A curated list of research, applications, tutorials, and software built using the H2O open-source machine learning platform.
Awesome H2O is a curated directory of resources, projects, and research built using the H2O machine learning platform. It aggregates community-generated content like tutorials, academic papers, software, and courses to demonstrate H2O's real-world applications and ecosystem. The project helps users discover how H2O is applied across industries and learning contexts.
Data scientists, machine learning practitioners, researchers, and educators who use or are evaluating the H2O platform and want to explore its capabilities through community examples and resources.
It provides a centralized, community-vetted collection of H2O-related content, saving users time in discovering use cases, learning materials, and tools. Unlike generic ML resource lists, it focuses specifically on the H2O ecosystem, offering practical insights and inspiration directly tied to the platform.
A curated list of research, applications and projects built using the H2O Machine Learning platform
Open-Awesome is built by the community, for the community. Submit a project, suggest an awesome list, or help improve the catalog on GitHub.
Aggregates diverse community content like blog posts, tutorials, and research papers in one place, saving users time from scouring multiple sources. The README organizes resources into clear categories such as Books, Courses, and Software.
Showcases practical H2O implementations across domains like healthcare, finance, and environmental science, providing inspiration and proof of concept. Examples include predicting employee churn and water quality using AutoML.
Includes university courses, presentations, and benchmarks to facilitate learning and comparative analysis. The Courses section lists offerings from institutions like UCLA and the University of Oslo.
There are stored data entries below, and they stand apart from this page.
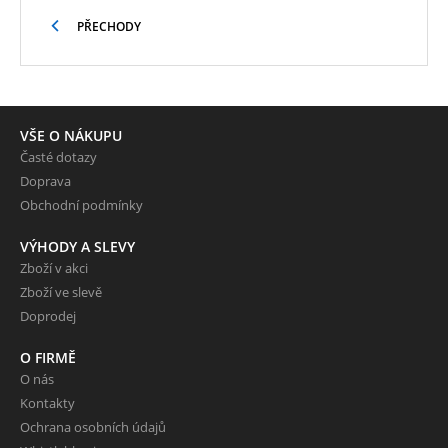
PŘECHODY
VŠE O NÁKUPU
Časté dotazy
Doprava
Obchodní podmínky
VÝHODY A SLEVY
Zboží v akci
Zboží ve slevě
Doprodej
O FIRMĚ
O nás
Kontakty
Ochrana osobních údajů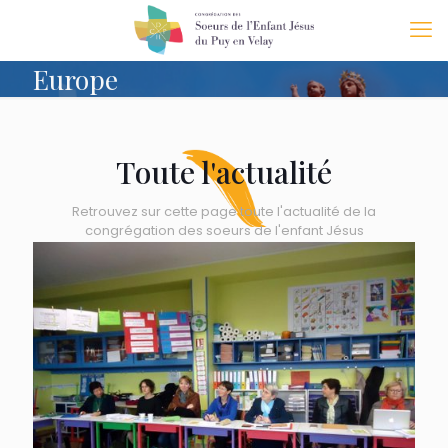
Europe
Toute l'actualité
Retrouvez sur cette page toute l'actualité de la
congrégation des soeurs de l'enfant Jésus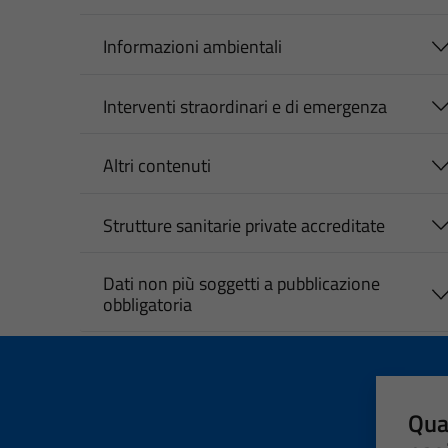
Informazioni ambientali
Interventi straordinari e di emergenza
Altri contenuti
Strutture sanitarie private accreditate
Dati non più soggetti a pubblicazione
obbligatoria
Qua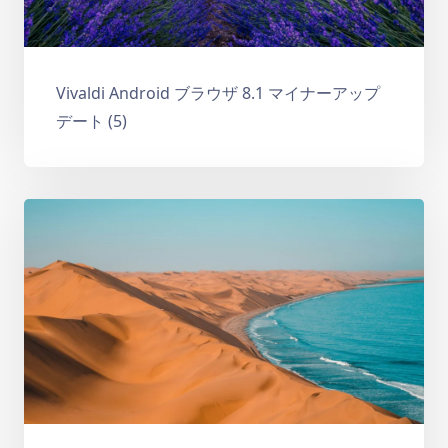
Vivaldi Android ブラウザ 8.1 マイナーアップ
デート (5)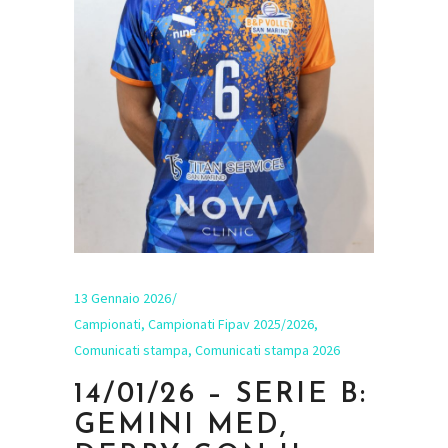
13 Gennaio 2026
Campionati
,
Campionati Fipav 2025/2026
,
Comunicati stampa
,
Comunicati stampa 2026
14/01/26 – SERIE B:
GEMINI MED,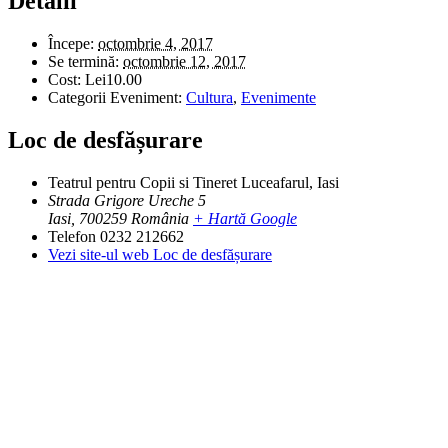
Detalii
Începe:
octombrie 4, 2017
Se termină:
octombrie 12, 2017
Cost:
Lei10.00
Categorii Eveniment:
Cultura
,
Evenimente
Loc de desfășurare
Teatrul pentru Copii si Tineret Luceafarul, Iasi
Strada Grigore Ureche 5
Iasi
,
700259
România
+ Hartă Google
Telefon
0232 212662
Vezi site-ul web Loc de desfășurare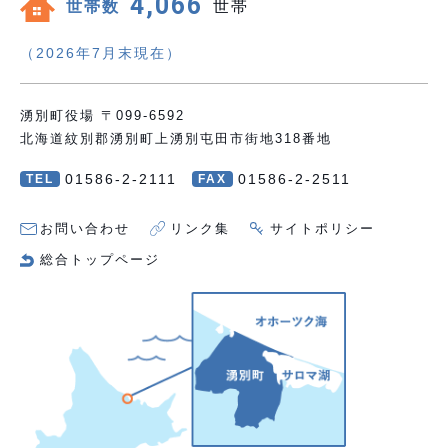
4,066
世帯数
世帯
（2026年7月末現在）
湧別町役場 〒099-6592
北海道紋別郡湧別町上湧別屯田市街地318番地
01586-2-2111
01586-2-2511
TEL
FAX
お問い合わせ
リンク集
サイトポリシー
総合トップページ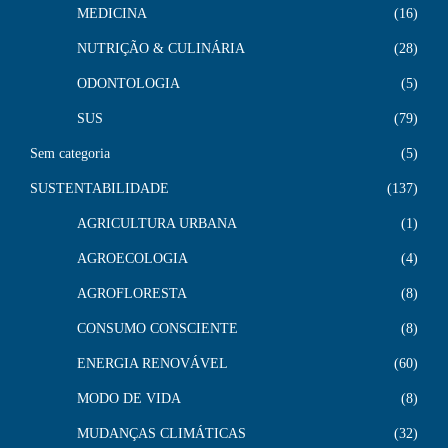
MEDICINA
16
NUTRIÇÃO & CULINÁRIA
28
ODONTOLOGIA
5
SUS
79
Sem categoria
5
SUSTENTABILIDADE
137
AGRICULTURA URBANA
1
AGROECOLOGIA
4
AGROFLORESTA
8
CONSUMO CONSCIENTE
8
ENERGIA RENOVÁVEL
60
MODO DE VIDA
8
MUDANÇAS CLIMÁTICAS
32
Highlights tools and extensions built on H2O, such as the modeltime.h2o R package for forecasting and splash for MOJO file interfaces, demonstrating community-driven innovation.
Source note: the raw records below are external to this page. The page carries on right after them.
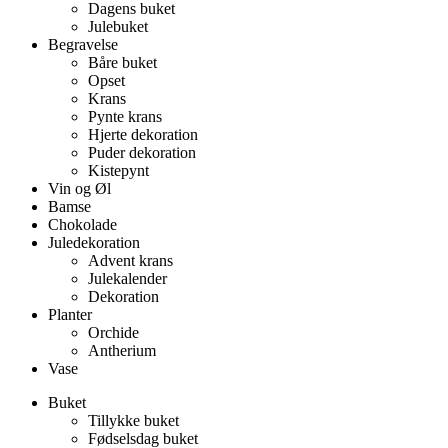
Dagens buket
Julebuket
Begravelse
Båre buket
Opset
Krans
Pynte krans
Hjerte dekoration
Puder dekoration
Kistepynt
Vin og Øl
Bamse
Chokolade
Juledekoration
Advent krans
Julekalender
Dekoration
Planter
Orchide
Antherium
Vase
Buket
Tillykke buket
Fødselsdag buket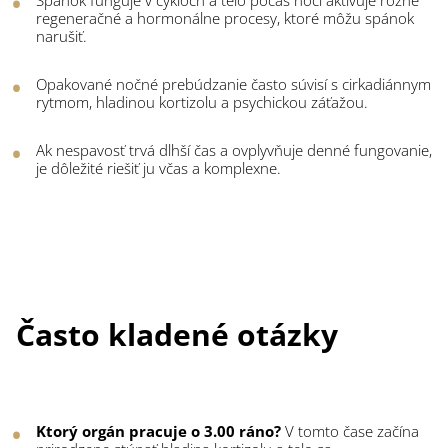
Spánok funguje v cykloch a telo počas noci aktivuje rôzne
regeneračné a hormonálne procesy, ktoré môžu spánok
narušiť.
Opakované nočné prebúdzanie často súvisí s cirkadiánnym
rytmom, hladinou kortizolu a psychickou záťažou.
Ak nespavosť trvá dlhší čas a ovplyvňuje denné fungovanie,
je dôležité riešiť ju včas a komplexne.
Často kladené otázky
Ktorý orgán pracuje o 3.00 ráno?
V tomto čase začína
The list relies on community contributions and may not be regularly updated, leading to broken links or stale resources. The README admits 'we are just getting started,' indicating possible gaps.
While curated, there's no explicit vetting for accuracy or relevance, risking inclusion of low-quality or obsolete content. Users must self-assess the value of each linked resource.
Missing search, filtering, or rating systems makes it difficult to find specific or high-quality content efficiently, relying solely on manual browsing of the markdown list.